Что Вы думаете о шуме, поднятом вокруг Пастернака? Известно ли Вам, что в 53 году Г<еоргий> В<ладимирович> был одним из кандидатов на Нобелевскую премию? [203] Как различны их судьбы. Вы правы, о Г<еоргии> В<ладимировиче> никто не знает — не только в Америке, но и в Европе, даже во Франции. Никто не отметил его смерти.

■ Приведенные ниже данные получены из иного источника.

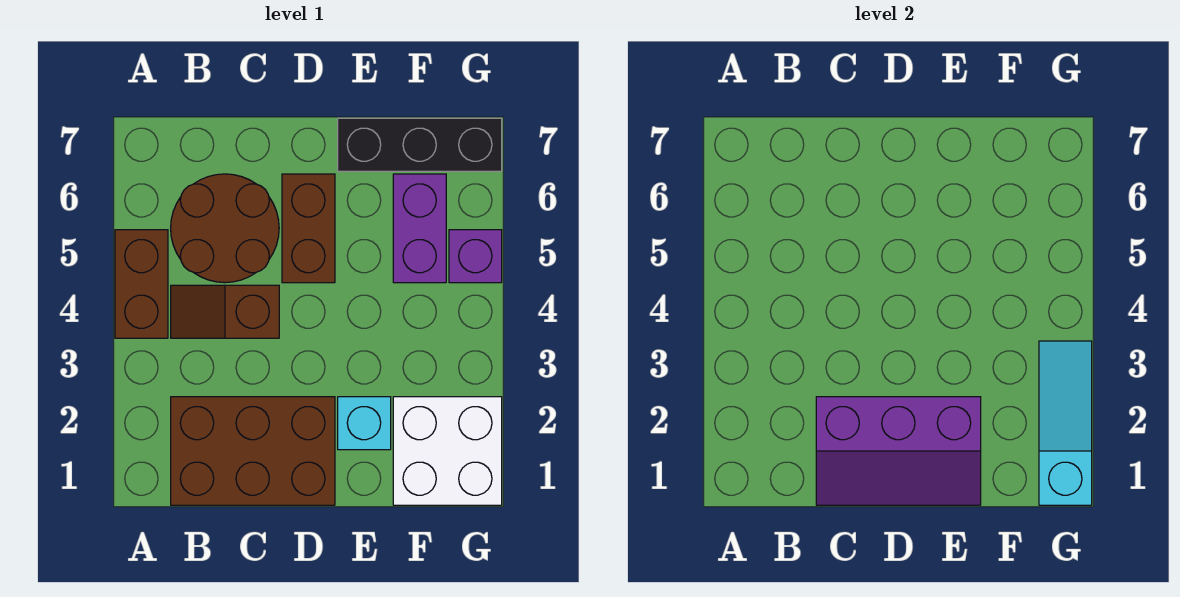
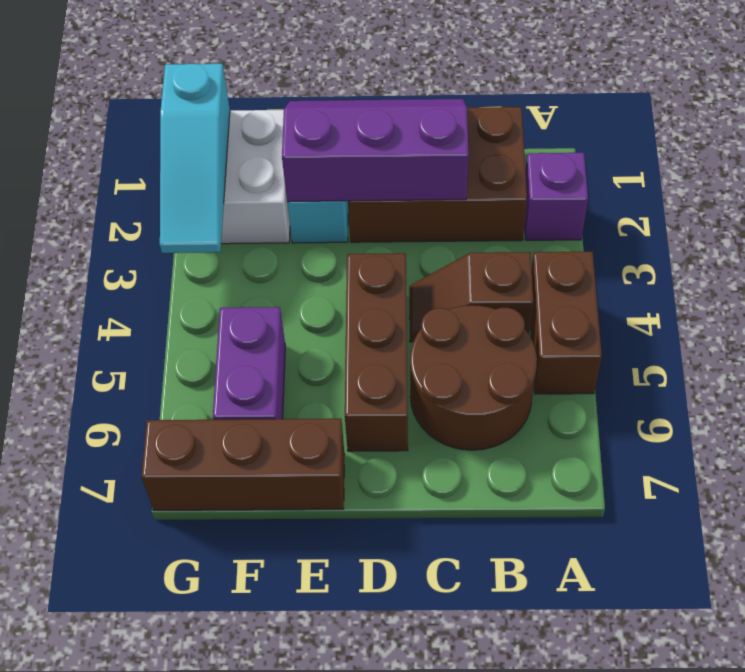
brown 1x2 slope [171,285,279,338] -> brown 1x2 slope turned to [409,252,533,342]
brown 1x2 brick [282,174,335,283] -> brown 1x3 brick [345,253,408,451]
black 1x3 brick [338,118,502,171] -> brown 1x3 brick [142,419,345,510]
purple 1x1 brick [449,230,502,283] -> purple 1x1 brick moved to [525,153,588,240]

Напишите мне о себе побольше. Я верю в Вашу дружбу.
Ваша Ирина Одоевцева
<На полях:> Что говорят о «Стихах»? Если вообще говорят. Мне очень интересно. Видели ли Вы Doce Poetas Rusos XIX–XX, издан. в Buenos Aires? [204]
203
В своей книге «На берегах Сены» Одоевцева пишет о Георгии Иванове, что «приехавший из Америки профессор М. сообщил ему, что Америка представит его кандидатом на Нобелевскую премию следующего года, если будет благоприятствовать политическая конъюнктура. Но конъюнктура, как и можно было ожидать, оказалась неблагоприятной» (Одоевцева И. На берегах Сены. М.: Худож. лит., 1989. С. 191). См. также письмо 32 в разделе: «Эпизод сорокапятилетней дружбы-вражды: Письма Г.В. Адамовича И.В. Одоевцевой и Г.В. Иванову (1955–1958)».
204
Сборник «Двенадцать русских поэтов» вышел в Аргентине в переводах на испанский В. Виноградовой. Из эмигрантов в нем был представлен только Георгий Иванов: Doce poetas rusos XIX–XX / Sel., trad, e introd. de V. Vinogradova; arreglo de O. Corvalan. Buenos Aires: Ed. M. Segura, 1958. См. отзыв о книге в эмигрантской печати: Терапиано Ю. Новые книги//Русская мысль. 1960.25 июня. № 1543. С. 6–7.
25
6 декабря <1958 г.> 18, Av<enue> JeanJaures Gagny (S. et О.)
Дорогой Владимир Федрович,
Ну, вот наконец и от Вас письмо — и сразу даже два в Gagny — мне и Терапиано. Спасибо.
Но давайте для начала выясним недоразумение. Я давно — недель шесть тому назад — решила не ездить в Америку, и Ваше милое отсове— тование только совпало с моим (уже устарелым) решением и никак меня огорчить не могло.
Этого хотел Г<еоргий> В<ладимирович>. Он себе совсем иначе представлял «резонанс» его смерти.
Но об этом не стоит. Он, кстати, никак не мог думать, что перевод в Gagny, — который спас бы его от смерти, так как он погиб главным образом от климата Иера, и это всем было известно, — что этот самый перевод для меня осуществится в одну неделю — да еще и с отдельной комнатой, что здесь большая редкость, — прямо по щучьему велению.
Он боялся, что я буду вынуждена остаться в Иере, что мне после его смерти было бы невыносимо. Все всегда мне бы напоминало о пережитом ужасе — другого слова, чем ужас, я не нахожу.